In Los Angeles County, an average of more than 222,000 tests were being recorded daily in January; in June, that figure had dropped to around 77,000 tests a day.

The Omicron variant’s astonishing infectiousness and propensity to spin off new subvariants complicate the picture even more. In a recent meeting convened by the Food and Drug Administration, even experts from the agency shrugged when asked to compare the subvariants.

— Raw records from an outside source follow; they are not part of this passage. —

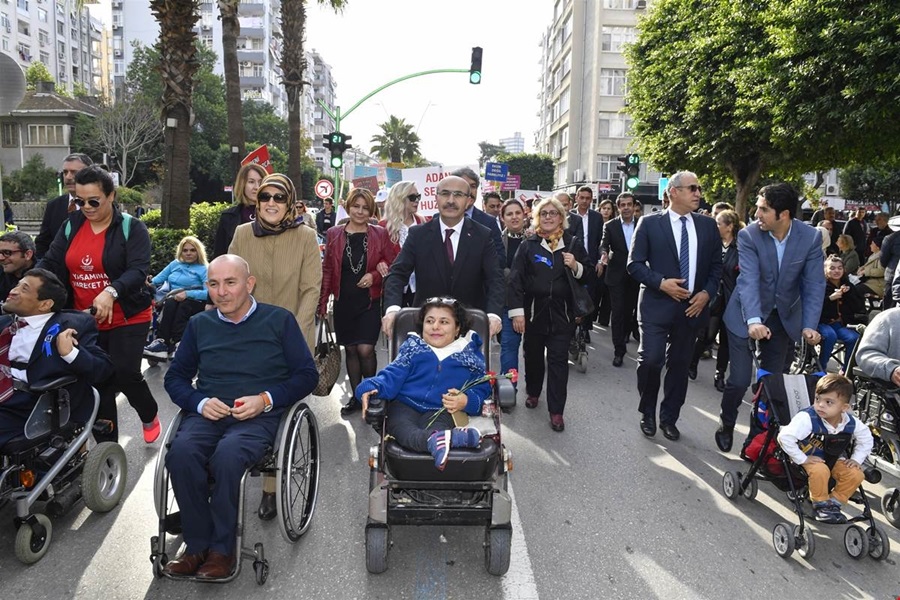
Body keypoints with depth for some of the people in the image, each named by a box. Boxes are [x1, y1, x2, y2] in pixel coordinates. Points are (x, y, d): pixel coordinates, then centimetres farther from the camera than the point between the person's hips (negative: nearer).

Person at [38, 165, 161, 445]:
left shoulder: (132, 228, -8)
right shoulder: (71, 226, 7)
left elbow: (138, 270, -21)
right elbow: (50, 263, 2)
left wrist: (110, 292, -39)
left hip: (127, 318, -5)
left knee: (124, 373, -15)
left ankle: (150, 415, 18)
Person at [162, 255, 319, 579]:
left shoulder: (279, 320, 6)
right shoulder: (199, 324, 17)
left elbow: (307, 375, 4)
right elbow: (175, 377, 17)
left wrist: (265, 400, -10)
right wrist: (200, 402, -4)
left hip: (260, 415, -3)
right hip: (208, 414, 4)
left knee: (227, 455, -34)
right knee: (181, 452, -29)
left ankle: (221, 549, -16)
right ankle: (197, 545, -13)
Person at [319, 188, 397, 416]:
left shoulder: (379, 234, 0)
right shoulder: (334, 234, 4)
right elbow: (327, 269, 6)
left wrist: (375, 275, -14)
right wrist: (322, 302, 3)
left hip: (370, 302, -2)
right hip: (344, 303, 2)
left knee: (365, 350, -10)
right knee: (350, 350, 9)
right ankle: (356, 396, 23)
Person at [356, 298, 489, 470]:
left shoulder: (469, 354, 18)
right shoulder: (412, 347, 21)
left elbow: (482, 388, 13)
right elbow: (393, 376, 9)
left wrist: (466, 401, -11)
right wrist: (370, 388, -12)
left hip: (441, 411, 0)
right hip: (405, 405, 0)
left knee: (435, 429, -38)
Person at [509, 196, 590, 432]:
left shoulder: (573, 243, 3)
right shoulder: (528, 245, -1)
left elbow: (589, 272, 8)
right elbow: (516, 279, -7)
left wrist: (576, 266, -14)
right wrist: (517, 311, -14)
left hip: (561, 312, 0)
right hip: (534, 311, 1)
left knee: (558, 360, -1)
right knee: (533, 355, 16)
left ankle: (556, 411, 6)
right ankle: (533, 392, 41)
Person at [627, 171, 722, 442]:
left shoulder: (708, 225, 8)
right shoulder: (649, 223, -3)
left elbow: (716, 265, 11)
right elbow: (634, 263, -4)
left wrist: (707, 293, -4)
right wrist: (661, 282, -15)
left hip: (692, 306, 4)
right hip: (657, 305, -3)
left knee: (680, 364, 10)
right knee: (651, 360, -10)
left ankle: (669, 418, 26)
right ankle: (647, 413, 15)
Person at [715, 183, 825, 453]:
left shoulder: (811, 237, -13)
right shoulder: (748, 235, -20)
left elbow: (814, 284, -13)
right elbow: (749, 279, -28)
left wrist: (809, 326, -25)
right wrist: (753, 321, -41)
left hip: (784, 317, 2)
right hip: (746, 316, -2)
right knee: (739, 379, -4)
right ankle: (726, 424, 23)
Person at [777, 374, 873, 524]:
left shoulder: (851, 423, -13)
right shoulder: (807, 418, -32)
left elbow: (866, 439, 10)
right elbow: (784, 437, -37)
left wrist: (857, 459, -1)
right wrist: (802, 459, -30)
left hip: (833, 460, 6)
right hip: (809, 458, -5)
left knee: (856, 474, -12)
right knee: (820, 471, -33)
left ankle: (834, 502, 8)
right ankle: (820, 503, -7)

Collectively, those Omicron subvariants muscled Delta aside so quickly that doctors and researchers didn’t have time to collect groups of similar patients, genetically sequence the viruses that infected them, and compare how their illnesses proceeded.

That’s the kind of study that might shed light on the divergent experiences of Cathy Baron and Sara Alicia Costa. They’re seemingly well-matched examples of healthy 40-year-old women, yet Omicron attacked one of them like a lion and treated the other like a lamb. With the experiences of hundreds or thousands of people thrown in, such research might reveal factors that nudge an Omicron infection in one direction or the other.

There is a more direct way to learn how Omicron compares to earlier variants in its ability to sicken and kill: Researchers could deliberately infect volunteers with different versions of the coronavirus and track their physiological responses over the course of their illnesses.

A young Briton agreed to be infected with the coronavirus for a scientific study of the most consequential virus on the planet.

Chiu and his colleagues at Imperial College London have just such an undertaking in mind. They are planning “human challenge” studies involving the Delta and Omicron variants to mirror one already conducted with the original version of the virus.

The resulting data could yield a clearer picture of exactly how Omicron behaves in healthy humans, and how a prior infection or different levels of vaccination affect an individual’s illness.

Chiu said a new study would seek to enroll people who gained immunity through vaccinations, past infections, or a combination of both. That would give more insight into whether so-called hybrid immunity is an important bulwark against becoming sick in the Omicron era.

If research confirms that the Omicron variant is indeed milder than its predecessors, and that getting it confers some protection from future illness, some may conclude it’s time to let the virus spread.

Baron would take some convincing of that.

“When people say, ‘Let’s just let it rip’ and allow ourselves to get infected over and over again — that’s scary to me,” she said. “I don’t want to just let it rip. I don’t want to get it again.”